I had read about the guy in 1982 who attached helium-filled weather balloons to his lawn chair, and flew out of San Diego, I think, into the desert, occasionally shooting them out as needed with a shotgun he was carrying. He ended up getting fined for breaking air-traffic control laws.

Well, some guy in Oregon has repeated this stunt for the 3rd time, and was apparently rather successful. Not taking any chances, he equipped himself with all kinds of high tech goodies, including an altimeter, a GPS device and a parachute.

And I thought the Kool-Aid ballast was a good idea.

Friday, July 4, 2008

And Her Visit to The Hague Will Be Memorable

Condi says she's "proud" of our invasion of Iraq.

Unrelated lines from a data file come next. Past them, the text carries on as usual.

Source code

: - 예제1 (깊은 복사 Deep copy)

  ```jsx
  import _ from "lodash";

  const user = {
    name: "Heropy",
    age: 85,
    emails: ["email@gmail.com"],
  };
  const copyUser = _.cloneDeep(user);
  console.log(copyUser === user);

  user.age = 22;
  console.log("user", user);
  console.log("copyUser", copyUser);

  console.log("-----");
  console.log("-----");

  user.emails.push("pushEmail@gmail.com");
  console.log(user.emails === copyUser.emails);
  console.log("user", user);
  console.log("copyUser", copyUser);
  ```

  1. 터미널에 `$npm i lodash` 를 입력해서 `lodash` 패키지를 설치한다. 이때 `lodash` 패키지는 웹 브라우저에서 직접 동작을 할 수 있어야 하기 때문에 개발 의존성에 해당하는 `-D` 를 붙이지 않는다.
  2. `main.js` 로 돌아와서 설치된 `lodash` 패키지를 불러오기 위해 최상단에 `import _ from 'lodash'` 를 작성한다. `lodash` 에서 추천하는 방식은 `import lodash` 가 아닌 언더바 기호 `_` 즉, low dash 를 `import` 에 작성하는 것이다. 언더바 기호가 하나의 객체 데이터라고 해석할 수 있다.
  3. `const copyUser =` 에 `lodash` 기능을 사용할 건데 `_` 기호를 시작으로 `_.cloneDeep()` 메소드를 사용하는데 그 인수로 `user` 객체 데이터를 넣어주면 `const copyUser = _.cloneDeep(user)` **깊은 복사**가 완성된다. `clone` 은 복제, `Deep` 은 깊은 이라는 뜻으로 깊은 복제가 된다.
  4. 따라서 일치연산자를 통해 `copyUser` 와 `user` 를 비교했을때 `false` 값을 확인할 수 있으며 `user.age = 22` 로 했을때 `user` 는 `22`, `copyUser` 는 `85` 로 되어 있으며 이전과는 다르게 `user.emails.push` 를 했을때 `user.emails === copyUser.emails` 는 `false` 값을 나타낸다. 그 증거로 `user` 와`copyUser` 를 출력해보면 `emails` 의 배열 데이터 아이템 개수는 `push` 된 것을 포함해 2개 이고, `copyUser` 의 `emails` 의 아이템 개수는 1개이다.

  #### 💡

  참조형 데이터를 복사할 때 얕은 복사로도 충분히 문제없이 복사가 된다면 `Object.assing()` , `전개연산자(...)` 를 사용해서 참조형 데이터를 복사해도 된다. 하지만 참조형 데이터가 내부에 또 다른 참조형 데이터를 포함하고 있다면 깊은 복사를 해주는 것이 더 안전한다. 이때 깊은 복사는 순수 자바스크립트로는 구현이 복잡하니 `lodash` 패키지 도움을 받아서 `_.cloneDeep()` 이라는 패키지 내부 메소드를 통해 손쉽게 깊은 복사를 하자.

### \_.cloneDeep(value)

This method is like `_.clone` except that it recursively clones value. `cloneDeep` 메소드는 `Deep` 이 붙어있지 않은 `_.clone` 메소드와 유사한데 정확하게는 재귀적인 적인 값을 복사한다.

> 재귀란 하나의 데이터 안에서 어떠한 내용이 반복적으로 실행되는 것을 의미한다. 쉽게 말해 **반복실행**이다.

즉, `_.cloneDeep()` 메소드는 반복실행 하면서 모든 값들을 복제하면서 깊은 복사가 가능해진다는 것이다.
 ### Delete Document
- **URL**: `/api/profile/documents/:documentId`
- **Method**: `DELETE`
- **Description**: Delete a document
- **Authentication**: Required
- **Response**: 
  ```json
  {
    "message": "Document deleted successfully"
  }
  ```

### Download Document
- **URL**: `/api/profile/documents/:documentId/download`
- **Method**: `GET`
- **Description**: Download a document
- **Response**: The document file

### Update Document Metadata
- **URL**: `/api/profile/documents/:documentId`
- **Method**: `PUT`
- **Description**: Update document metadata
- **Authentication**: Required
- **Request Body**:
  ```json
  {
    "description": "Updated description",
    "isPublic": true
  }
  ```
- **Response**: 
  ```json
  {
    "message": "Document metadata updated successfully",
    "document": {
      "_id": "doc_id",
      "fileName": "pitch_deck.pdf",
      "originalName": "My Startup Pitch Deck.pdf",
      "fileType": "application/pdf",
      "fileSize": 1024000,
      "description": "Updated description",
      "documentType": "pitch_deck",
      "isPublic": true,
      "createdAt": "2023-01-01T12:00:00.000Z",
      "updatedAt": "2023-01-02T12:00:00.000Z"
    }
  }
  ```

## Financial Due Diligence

Something tells me her post-Bush life is not going to include points of interest in Europe that aren't US Embassies (or other sanctuaries).

Never Saw That Before

In the top of the third inning of today's Red Sox-Yankees game, on the 25th anniversary of Dave Righetti's no-hitter, btw, I witnessed something new in a baseball game, something I'd never seen before in 44+ years of watching and playing baseball.

With 2 runners on base, Kevin Youkilis hit a ball to deep left off Yankee pitcher Rasner that Johnny Damon got his glove on temporarily. Unfortunately for Johnny and Yankee fans, the ball popped out, spun several rotations and sat for a couple of seconds on the top of the left field wall, as if it was deciding whether or not to fall backwards and grant Youkilis a three-run home run, or fall forwards and continue the mayhem. Damon's flailing legs appear to rock the fence just enough to make the ball drop softly back into play. Youkilis must not have been running hard all the way: any runner with a lick of speed would have turned this scenario into an inside-the-park homer, I think.

Update: spoke today (Saturday) to my brother-in-law Richard, an ardent Sox fan, and he claims upon replay that Youkilis was running hard the whole way. He's just slower than a tranqed-up tortoise.

Thursday, July 3, 2008

The Germs on a Pen

I asked a young woman to sign a petition for me today. She agreed to sign, but spurned my offer of a pen.

"Too many germs," she said. She then brandished her own writing utensil.

I'm thinking she's a little OCD about cleanliness. I have never worried about the disease-spreading potential of a pen or pencil or crayon.

I'm sure I've accidently consumed all manner of bacteria, viruses, and protozoa over the years, sticking dirty pens in my mouth, temporarily storing them there to free my hands.